[EXERCISE OBJECTIVE] Transcribe the lines below character for character, omitting any pictures.

[ENTRIES PROVIDED]
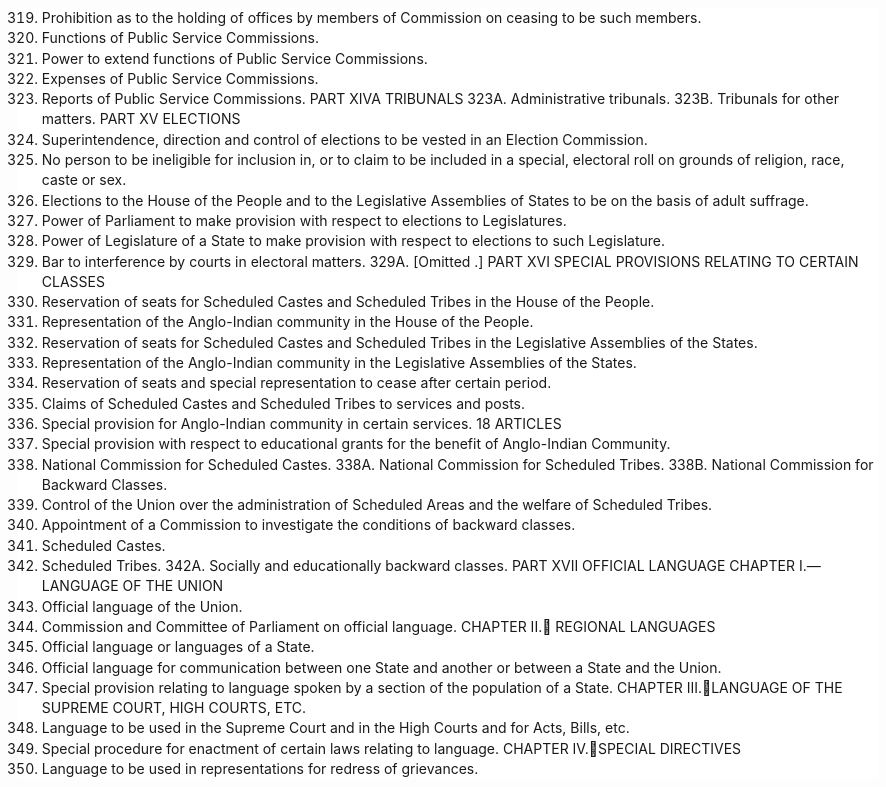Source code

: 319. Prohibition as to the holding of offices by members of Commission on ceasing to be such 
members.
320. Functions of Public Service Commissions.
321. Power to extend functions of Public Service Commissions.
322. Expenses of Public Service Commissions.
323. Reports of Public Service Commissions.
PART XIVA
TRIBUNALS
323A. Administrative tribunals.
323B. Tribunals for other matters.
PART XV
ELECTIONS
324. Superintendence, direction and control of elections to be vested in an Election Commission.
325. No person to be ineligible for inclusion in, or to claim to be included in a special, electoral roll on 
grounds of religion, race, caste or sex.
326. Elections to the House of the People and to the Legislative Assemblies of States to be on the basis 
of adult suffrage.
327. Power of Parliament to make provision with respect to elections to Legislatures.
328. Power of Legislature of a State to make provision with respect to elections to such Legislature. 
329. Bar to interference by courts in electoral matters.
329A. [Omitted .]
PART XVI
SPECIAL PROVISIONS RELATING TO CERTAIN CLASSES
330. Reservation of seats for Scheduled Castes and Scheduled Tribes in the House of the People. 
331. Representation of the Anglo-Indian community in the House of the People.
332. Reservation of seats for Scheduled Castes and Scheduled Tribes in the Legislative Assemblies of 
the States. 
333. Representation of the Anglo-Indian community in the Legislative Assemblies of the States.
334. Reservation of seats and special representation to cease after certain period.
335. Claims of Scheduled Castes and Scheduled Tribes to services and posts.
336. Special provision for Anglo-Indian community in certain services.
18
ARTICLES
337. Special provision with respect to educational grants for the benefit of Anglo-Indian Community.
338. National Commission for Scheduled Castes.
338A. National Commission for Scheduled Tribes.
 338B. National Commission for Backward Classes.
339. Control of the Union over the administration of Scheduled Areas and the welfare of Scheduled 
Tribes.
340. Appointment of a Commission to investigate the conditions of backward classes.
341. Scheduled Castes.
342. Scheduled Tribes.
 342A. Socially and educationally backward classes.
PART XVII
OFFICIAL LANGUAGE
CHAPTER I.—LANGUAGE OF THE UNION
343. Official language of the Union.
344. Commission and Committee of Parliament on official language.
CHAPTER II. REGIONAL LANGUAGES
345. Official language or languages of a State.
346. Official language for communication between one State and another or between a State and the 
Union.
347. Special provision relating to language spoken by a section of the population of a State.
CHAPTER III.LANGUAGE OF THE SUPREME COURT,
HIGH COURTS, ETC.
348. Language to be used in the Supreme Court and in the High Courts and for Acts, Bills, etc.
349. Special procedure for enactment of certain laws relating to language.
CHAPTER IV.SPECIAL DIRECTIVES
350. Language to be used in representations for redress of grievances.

[OUTPUT BELOW]
Source code

: 319. Prohibition as to the holding of offices by members of Commission on ceasing to be such 
members.
320. Functions of Public Service Commissions.
321. Power to extend functions of Public Service Commissions.
322. Expenses of Public Service Commissions.
323. Reports of Public Service Commissions.
PART XIVA
TRIBUNALS
323A. Administrative tribunals.
323B. Tribunals for other matters.
PART XV
ELECTIONS
324. Superintendence, direction and control of elections to be vested in an Election Commission.
325. No person to be ineligible for inclusion in, or to claim to be included in a special, electoral roll on 
grounds of religion, race, caste or sex.
326. Elections to the House of the People and to the Legislative Assemblies of States to be on the basis 
of adult suffrage.
327. Power of Parliament to make provision with respect to elections to Legislatures.
328. Power of Legislature of a State to make provision with respect to elections to such Legislature. 
329. Bar to interference by courts in electoral matters.
329A. [Omitted .]
PART XVI
SPECIAL PROVISIONS RELATING TO CERTAIN CLASSES
330. Reservation of seats for Scheduled Castes and Scheduled Tribes in the House of the People. 
331. Representation of the Anglo-Indian community in the House of the People.
332. Reservation of seats for Scheduled Castes and Scheduled Tribes in the Legislative Assemblies of 
the States. 
333. Representation of the Anglo-Indian community in the Legislative Assemblies of the States.
334. Reservation of seats and special representation to cease after certain period.
335. Claims of Scheduled Castes and Scheduled Tribes to services and posts.
336. Special provision for Anglo-Indian community in certain services.
18
ARTICLES
337. Special provision with respect to educational grants for the benefit of Anglo-Indian Community.
338. National Commission for Scheduled Castes.
338A. National Commission for Scheduled Tribes.
 338B. National Commission for Backward Classes.
339. Control of the Union over the administration of Scheduled Areas and the welfare of Scheduled 
Tribes.
340. Appointment of a Commission to investigate the conditions of backward classes.
341. Scheduled Castes.
342. Scheduled Tribes.
 342A. Socially and educationally backward classes.
PART XVII
OFFICIAL LANGUAGE
CHAPTER I.—LANGUAGE OF THE UNION
343. Official language of the Union.
344. Commission and Committee of Parliament on official language.
CHAPTER II. REGIONAL LANGUAGES
345. Official language or languages of a State.
346. Official language for communication between one State and another or between a State and the 
Union.
347. Special provision relating to language spoken by a section of the population of a State.
CHAPTER III.LANGUAGE OF THE SUPREME COURT,
HIGH COURTS, ETC.
348. Language to be used in the Supreme Court and in the High Courts and for Acts, Bills, etc.
349. Special procedure for enactment of certain laws relating to language.
CHAPTER IV.SPECIAL DIRECTIVES
350. Language to be used in representations for redress of grievances.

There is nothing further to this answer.